Vragen van het lid Jetten aan de minister-president, minister van Algemene Zaken over het blokkeren van de EU-begroting door Hongarije en Polen.
De voorzitter:
We beginnen zoals gebruikelijk op dinsdag met het mondelinge vragenuur. Deze keer beginnen we met de vraag van de heer Jetten aan de minister-president over het blokkeren van de EU-begroting door Hongarije en Polen. Het woord is aan de heer Jetten.
De heer Jetten (D66):
Voorzitter. Waar brexit een amputatie was voor onze Unie, is het slopen van de rechtsstaat in landen als Hongarije en Polen als een ziekte die onze Unie van binnenuit opeet. Dit gaat over de ziel van de Europese Unie. In de zomer is er in Europa een historisch akkoord gesloten, een akkoord van honderden miljarden om ervoor te zorgen dat de Europese economie ondanks de coronacrisis toch overeind blijft, en een akkoord waardoor landen die de rechtsstaatprincipes aan hun laars lappen, gekort worden op hun EU-subsidies.

Uitgeschreven paginatekst:
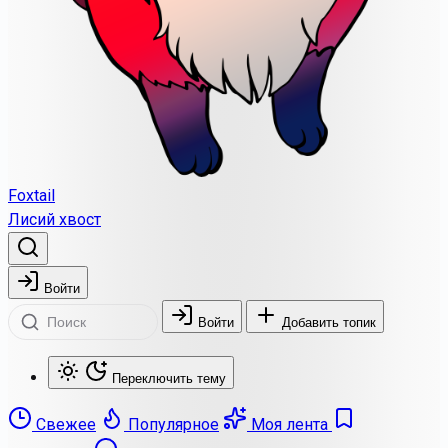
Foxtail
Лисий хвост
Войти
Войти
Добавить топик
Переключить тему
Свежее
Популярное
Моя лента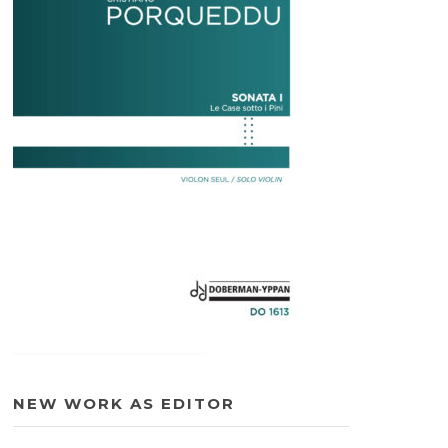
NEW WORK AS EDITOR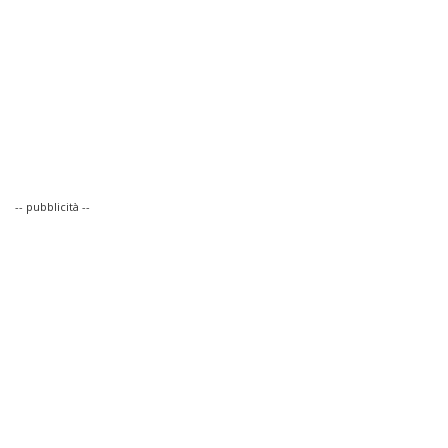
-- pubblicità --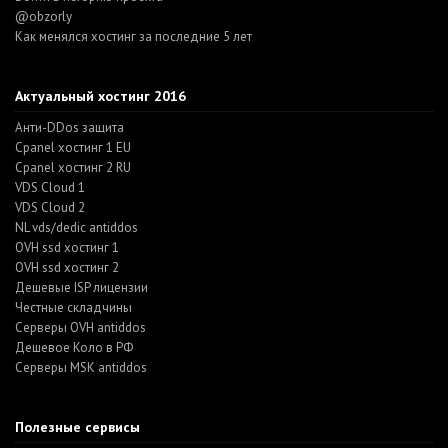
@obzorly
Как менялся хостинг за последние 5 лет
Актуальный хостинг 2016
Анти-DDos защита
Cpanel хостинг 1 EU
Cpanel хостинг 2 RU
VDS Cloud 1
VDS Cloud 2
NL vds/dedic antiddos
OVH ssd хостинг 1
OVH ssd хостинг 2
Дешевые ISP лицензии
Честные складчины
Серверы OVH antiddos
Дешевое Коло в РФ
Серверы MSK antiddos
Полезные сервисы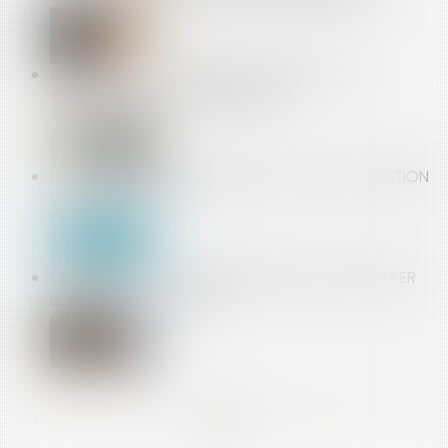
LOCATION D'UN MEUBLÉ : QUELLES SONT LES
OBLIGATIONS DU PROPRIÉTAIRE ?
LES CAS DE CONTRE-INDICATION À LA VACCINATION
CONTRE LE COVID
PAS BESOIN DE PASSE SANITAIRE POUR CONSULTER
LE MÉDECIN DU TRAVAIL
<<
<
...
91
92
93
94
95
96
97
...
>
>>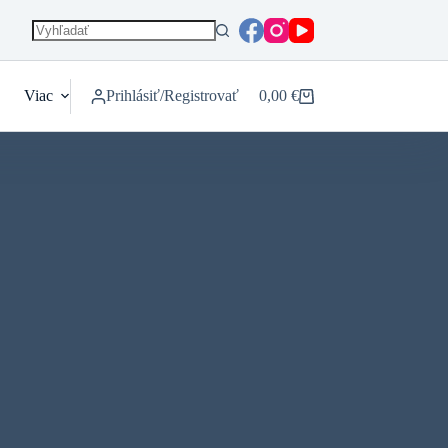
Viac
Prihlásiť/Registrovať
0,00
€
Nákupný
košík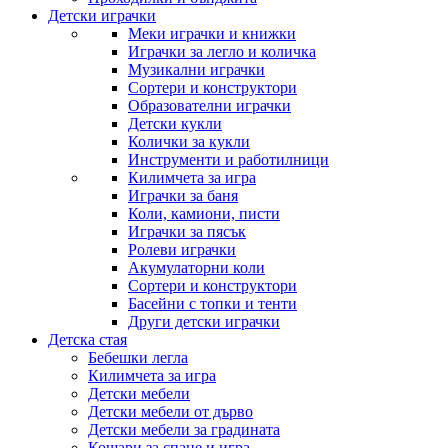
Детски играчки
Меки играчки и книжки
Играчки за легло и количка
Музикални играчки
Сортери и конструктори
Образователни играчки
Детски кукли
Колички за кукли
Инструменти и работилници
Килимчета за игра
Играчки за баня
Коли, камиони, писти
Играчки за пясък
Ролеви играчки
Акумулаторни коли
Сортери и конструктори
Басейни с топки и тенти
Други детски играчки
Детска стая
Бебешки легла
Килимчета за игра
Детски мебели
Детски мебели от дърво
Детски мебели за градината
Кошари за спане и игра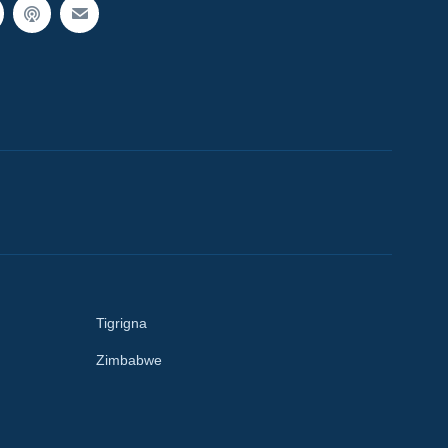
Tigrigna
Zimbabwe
---
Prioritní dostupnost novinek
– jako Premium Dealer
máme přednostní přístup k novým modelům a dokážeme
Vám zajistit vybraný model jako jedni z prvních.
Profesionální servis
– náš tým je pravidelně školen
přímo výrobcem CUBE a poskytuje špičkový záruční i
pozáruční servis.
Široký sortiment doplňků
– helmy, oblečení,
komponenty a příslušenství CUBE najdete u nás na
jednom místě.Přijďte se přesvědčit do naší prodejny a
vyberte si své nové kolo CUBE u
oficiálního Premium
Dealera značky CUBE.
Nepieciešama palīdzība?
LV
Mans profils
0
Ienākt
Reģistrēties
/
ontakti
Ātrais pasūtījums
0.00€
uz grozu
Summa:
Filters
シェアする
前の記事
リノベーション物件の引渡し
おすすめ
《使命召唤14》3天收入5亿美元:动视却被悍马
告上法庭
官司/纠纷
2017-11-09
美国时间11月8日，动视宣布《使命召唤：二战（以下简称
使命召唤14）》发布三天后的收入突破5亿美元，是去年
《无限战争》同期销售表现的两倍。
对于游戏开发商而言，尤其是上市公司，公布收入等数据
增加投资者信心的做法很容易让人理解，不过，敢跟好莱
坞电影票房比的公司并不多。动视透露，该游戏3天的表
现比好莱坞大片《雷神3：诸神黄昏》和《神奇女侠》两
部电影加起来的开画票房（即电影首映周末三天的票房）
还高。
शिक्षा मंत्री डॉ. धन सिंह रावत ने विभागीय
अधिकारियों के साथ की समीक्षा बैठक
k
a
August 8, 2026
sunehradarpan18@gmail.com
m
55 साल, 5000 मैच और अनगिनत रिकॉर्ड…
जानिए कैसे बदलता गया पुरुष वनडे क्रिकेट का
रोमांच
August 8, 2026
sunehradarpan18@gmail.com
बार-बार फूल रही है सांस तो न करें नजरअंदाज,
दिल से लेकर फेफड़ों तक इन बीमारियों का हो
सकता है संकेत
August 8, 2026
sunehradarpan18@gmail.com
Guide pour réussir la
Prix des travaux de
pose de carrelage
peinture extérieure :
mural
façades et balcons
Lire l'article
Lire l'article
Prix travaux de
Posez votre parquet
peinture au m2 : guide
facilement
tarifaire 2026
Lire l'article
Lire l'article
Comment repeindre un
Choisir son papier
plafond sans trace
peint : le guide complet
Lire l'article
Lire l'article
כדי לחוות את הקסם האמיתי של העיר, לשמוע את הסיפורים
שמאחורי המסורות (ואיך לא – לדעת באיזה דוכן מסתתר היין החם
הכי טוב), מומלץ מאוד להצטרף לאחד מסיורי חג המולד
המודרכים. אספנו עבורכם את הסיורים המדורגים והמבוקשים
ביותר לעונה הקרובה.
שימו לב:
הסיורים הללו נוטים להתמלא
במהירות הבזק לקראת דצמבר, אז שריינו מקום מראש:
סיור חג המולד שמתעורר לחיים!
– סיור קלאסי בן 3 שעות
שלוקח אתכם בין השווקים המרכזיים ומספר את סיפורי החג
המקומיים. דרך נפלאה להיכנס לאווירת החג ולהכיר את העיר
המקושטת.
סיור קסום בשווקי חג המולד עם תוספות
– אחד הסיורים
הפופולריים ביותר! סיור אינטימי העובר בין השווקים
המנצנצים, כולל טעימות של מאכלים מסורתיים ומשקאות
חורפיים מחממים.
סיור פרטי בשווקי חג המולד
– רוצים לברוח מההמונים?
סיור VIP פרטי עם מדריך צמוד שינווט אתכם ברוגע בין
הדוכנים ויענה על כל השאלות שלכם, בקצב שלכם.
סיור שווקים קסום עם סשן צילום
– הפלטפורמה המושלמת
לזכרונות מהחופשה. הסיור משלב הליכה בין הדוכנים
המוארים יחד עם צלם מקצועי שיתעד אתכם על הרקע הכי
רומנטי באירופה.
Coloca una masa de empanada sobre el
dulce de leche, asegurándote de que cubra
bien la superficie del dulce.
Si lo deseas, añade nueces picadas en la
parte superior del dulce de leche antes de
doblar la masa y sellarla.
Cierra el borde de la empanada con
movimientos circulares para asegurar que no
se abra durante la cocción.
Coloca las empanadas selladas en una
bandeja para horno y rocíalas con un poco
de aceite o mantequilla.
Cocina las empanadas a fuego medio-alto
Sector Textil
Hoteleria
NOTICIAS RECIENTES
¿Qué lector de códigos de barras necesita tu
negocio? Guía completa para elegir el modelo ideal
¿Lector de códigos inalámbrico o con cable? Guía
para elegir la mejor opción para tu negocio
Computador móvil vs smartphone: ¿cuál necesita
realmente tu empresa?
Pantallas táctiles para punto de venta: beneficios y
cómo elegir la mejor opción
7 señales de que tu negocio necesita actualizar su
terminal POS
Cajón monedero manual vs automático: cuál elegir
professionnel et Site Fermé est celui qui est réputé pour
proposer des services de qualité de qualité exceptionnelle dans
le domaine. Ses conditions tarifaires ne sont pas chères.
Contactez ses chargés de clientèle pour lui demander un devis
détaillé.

▸ **Uit te voeren opdrachten**:
- 1) Vat het fragment over de EU-begroting in twee zinnen samen.
- 2) Geef alstublieft het stuk uit het fragment over de EU-begroting terug, beginnend bij "Vragen van het" en doorlopend tot en met "de heer Jetten.".

▸ **Antwoorden**:
- 1) In het mondelinge vragenuur stelt de heer Jetten (D66) de minister-president een vraag over het blokkeren van de EU-begroting door Hongarije en Polen. Hij noemt het slopen van de rechtsstaat in die landen een ziekte die de Unie van binnenuit opeet, en wijst op het akkoord van de zomer dat de Europese economie overeind moet houden en landen die de rechtsstaatprincipes aan hun laars lappen kort op hun EU-subsidies.

- 2)
Vragen van het lid Jetten aan de minister-president, minister van Algemene Zaken over het blokkeren van de EU-begroting door Hongarije en Polen.
De voorzitter:
We beginnen zoals gebruikelijk op dinsdag met het mondelinge vragenuur. Deze keer beginnen we met de vraag van de heer Jetten aan de minister-president over het blokkeren van de EU-begroting door Hongarije en Polen. Het woord is aan de heer Jetten.